A machine learning approach for predicting bacteria content in drinking water
Examensarbete för masterexamen
Data science and AI (MPDSC), MSc
The current method for finding whether drinking water contains bacterial contamination is a very slow process and it can take up to eight days before the results are obtained. During this time, a significant proportion of the population has potentially obtained diseases from contaminated water. As a mitigating action, this thesis aimed to understand if machine learning could be a promising method for forecasting the bacteria level and how such a model could be designed. The project was performed in association with a case company called Nocoli, which is spun out of Chalmers Ventures and desired an examination of the potential implementation. A literature review including eight different case studies of how machine learning was previously applied in the field and three semi-structured interviews with industryspecific stakeholders were conducted. The research methodology originated from the fact that both an overview of the current industry situation as well as machine learning applicability was required. Moreover, by using an extracted theory of machine learning algorithms for different objectives, the case studies were evaluated to find patterns that could meet the case companys demands. It was found that machine learning is promising and desired in the industry to improve current operations. The Random Forest algorithm was recommended in the initial stage due to its trade-off between accuracy and interpretability. Data on bacterial content and other factors including weather was intended as the data source.

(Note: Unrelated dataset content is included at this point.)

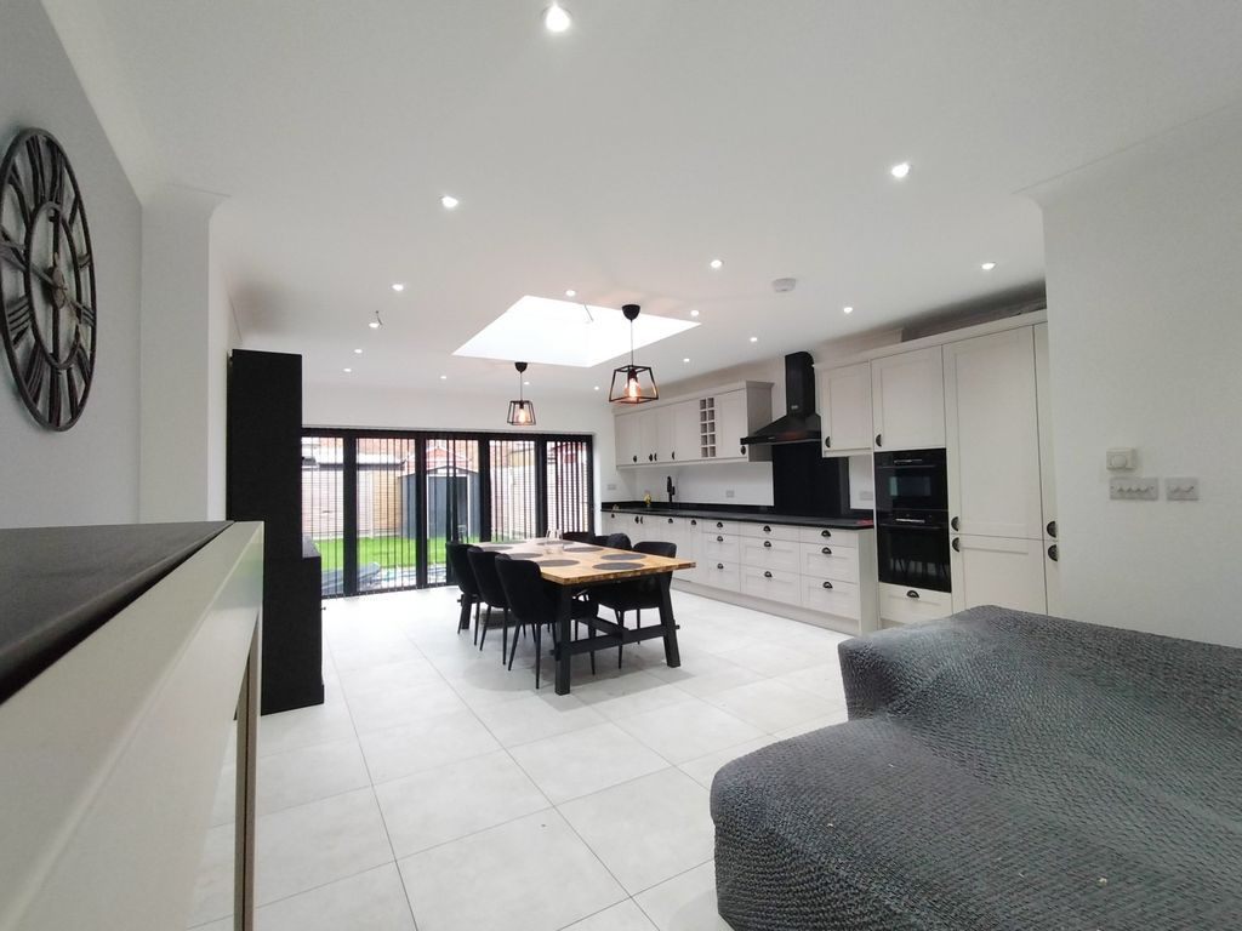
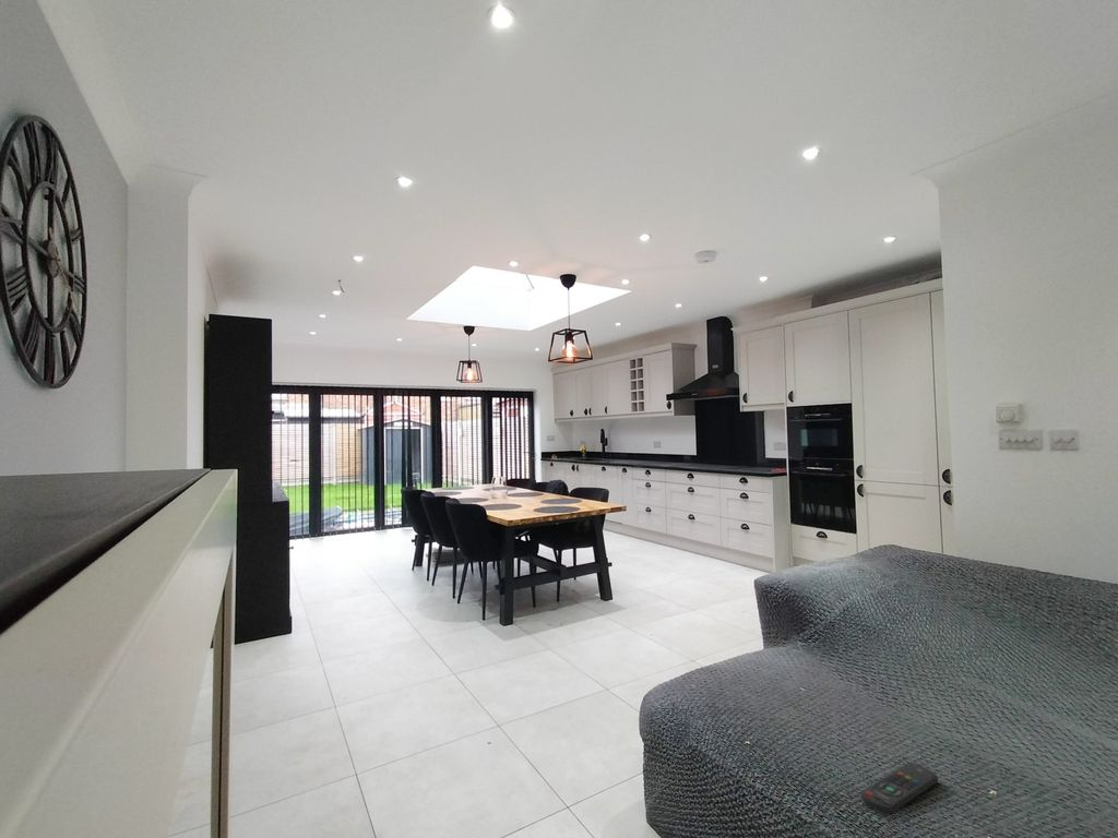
+ remote control [859,762,939,816]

The recommendation included a 3:1:1 split between training-, validation-, and test sets as well as using a recursive feature selection algorithm. Additionally, a combination of error measures was recommended including Mean Squared Error with an out-of-bag supplement to reduce overfitting. Furthermore, although no data could be obtained to evaluate the recommended model, it was concluded that machine learning could have a positive impact on today’s approach and contribute to improved water management and safety by enabling reliable forecasts.
machine learning, forecasting, drinking water quality, contaminated water, drinking water treatment, escherichia coli prediction, HPC method, Random Forest.